Since $V_{\mathbb F}$ is tensor product over $\mathbb K$ to $\mathbb F, V$, if we consider $\alpha = (v_i)_{i\in I}$ basis to $V$ and $\{1\} $ basis to $\mathbb F$, then $(1\otimes v_i)_{i\in I}$ is a basis to $V_{\mathbb F}$. Using the fact that every bilinear map is totally determined by how it is defined in a basis (existence and uniqueness), we define $\mu$ by the following rule: $$\mu(1,1\otimes v_i) = 1\otimes v_i$$ for every $v_i\in \alpha.$ Now we prove that $\mu$ satisfy the desired property. In fact, given $\lambda\in F, v\in V$, we write $v = \sum_ia_iv_i .$ It follows that: $$\mu(\lambda,1\otimes v)= \mu (1.\lambda,1\otimes \sum_ia_iv_i) = \lambda\sum_ia_i\mu(1,1\otimes v_i)=\\=\lambda\sum_ia_i(1\otimes v_i) = \lambda (1\otimes \sum_ia_iv_i) = \lambda(1\otimes v) = \lambda\otimes v. $$
So what bothers me is: how do I find a basis to $V_{\mathbb F} = \mathbb F \otimes_{\mathbb K} V?$ In this 'proof' i've utilized that $\{1\}$ is basis to $\mathbb F$ over $\mathbb K$, which is false in general (as we see by: $\{1,i\}$ is basis to $\mathbb C$ over $\mathbb R$). I think that the idea of defining $\mu$ over elements of the basis is the correct approach, but i'm not sure how those elements are.
Any help would be much appreciated, and thanks in advance!

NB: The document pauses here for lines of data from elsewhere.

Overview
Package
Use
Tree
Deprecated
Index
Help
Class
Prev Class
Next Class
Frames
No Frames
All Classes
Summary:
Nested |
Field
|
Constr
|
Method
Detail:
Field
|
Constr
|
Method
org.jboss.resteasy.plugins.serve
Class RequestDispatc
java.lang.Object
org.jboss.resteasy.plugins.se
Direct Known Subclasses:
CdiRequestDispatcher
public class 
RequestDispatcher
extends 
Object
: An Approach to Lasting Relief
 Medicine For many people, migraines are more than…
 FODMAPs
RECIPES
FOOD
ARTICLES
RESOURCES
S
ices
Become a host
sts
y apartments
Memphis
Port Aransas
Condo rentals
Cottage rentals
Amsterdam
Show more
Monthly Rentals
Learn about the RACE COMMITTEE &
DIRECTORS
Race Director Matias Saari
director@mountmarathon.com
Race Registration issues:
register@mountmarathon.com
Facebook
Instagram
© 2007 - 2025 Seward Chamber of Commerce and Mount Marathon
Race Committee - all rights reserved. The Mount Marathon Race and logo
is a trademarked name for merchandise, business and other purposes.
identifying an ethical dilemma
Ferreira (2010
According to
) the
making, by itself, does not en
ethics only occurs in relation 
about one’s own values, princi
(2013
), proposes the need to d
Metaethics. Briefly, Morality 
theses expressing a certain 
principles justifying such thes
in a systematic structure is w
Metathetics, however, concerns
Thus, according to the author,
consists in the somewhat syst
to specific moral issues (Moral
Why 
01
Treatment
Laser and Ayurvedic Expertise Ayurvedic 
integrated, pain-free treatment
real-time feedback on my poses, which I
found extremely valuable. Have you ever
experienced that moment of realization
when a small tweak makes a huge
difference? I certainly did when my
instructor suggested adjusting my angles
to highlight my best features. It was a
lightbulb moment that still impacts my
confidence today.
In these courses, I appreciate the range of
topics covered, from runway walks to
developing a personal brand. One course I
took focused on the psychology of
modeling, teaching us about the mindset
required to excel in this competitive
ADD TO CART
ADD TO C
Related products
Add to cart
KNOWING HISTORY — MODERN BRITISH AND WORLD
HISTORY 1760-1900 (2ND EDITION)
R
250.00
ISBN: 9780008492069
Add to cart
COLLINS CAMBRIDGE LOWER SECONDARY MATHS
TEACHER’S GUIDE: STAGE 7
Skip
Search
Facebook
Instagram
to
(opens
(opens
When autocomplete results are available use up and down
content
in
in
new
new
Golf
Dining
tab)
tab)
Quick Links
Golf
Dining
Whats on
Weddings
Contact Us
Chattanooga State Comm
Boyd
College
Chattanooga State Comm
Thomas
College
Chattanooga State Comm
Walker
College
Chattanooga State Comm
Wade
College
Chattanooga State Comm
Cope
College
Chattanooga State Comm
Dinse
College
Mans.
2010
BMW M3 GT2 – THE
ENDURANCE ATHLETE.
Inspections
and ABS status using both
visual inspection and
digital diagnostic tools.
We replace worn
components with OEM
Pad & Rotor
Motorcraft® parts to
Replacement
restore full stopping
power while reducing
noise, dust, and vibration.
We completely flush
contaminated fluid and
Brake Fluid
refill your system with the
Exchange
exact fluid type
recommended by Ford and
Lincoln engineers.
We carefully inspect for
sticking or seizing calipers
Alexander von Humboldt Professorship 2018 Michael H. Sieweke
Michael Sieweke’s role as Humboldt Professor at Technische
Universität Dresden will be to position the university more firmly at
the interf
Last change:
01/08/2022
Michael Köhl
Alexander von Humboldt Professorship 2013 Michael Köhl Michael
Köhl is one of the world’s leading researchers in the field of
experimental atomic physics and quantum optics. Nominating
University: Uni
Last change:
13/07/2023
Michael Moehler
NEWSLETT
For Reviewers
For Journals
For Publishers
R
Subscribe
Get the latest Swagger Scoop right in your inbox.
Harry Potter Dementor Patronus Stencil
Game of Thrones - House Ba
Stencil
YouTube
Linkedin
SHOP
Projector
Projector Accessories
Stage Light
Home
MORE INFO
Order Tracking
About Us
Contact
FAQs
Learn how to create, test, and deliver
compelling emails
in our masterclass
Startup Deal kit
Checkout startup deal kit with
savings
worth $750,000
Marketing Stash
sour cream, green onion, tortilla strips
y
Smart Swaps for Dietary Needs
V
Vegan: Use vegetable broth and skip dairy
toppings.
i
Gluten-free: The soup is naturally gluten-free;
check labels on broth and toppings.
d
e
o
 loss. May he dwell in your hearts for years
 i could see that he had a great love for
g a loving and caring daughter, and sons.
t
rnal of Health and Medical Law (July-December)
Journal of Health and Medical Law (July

Given any $\mu\in \mathbb F$, define: $F_\mu: \mathbb F \times V \rightarrow V_{\mathbb F}$ by $(\lambda,v)\mapsto \mu \otimes \lambda v$. This map is bilinear, hence by the universal property there exists a unique linear map $g_\mu: V_{\mathbb F} \rightarrow V_{\mathbb F}$ satisfying: $g_\mu(\lambda \otimes v) = \mu \otimes \lambda v$ for any $\lambda \in \mathbb F$ and $v\in V$.
Define $\phi:\mathbb F \rightarrow \mbox{Hom}(V_\mathbb{F},V_\mathbb{F})$ by $\phi(\mu) = g_\mu$, which is linear. Now we are done, because we can simply consider $\mu: \mathbb F \times V_{\mathbb F}$ by $\mu(a,w) = \phi(a)(w)$ for any $a\in \mathbb F,v\in V_{\mathbb F}$.
In particular, we verify that: $\mu(\lambda,1\otimes v) = \phi(\lambda)(1\otimes v) = g_{\lambda}(1\otimes v) = \lambda\otimes1v = \lambda\otimes v$ as required.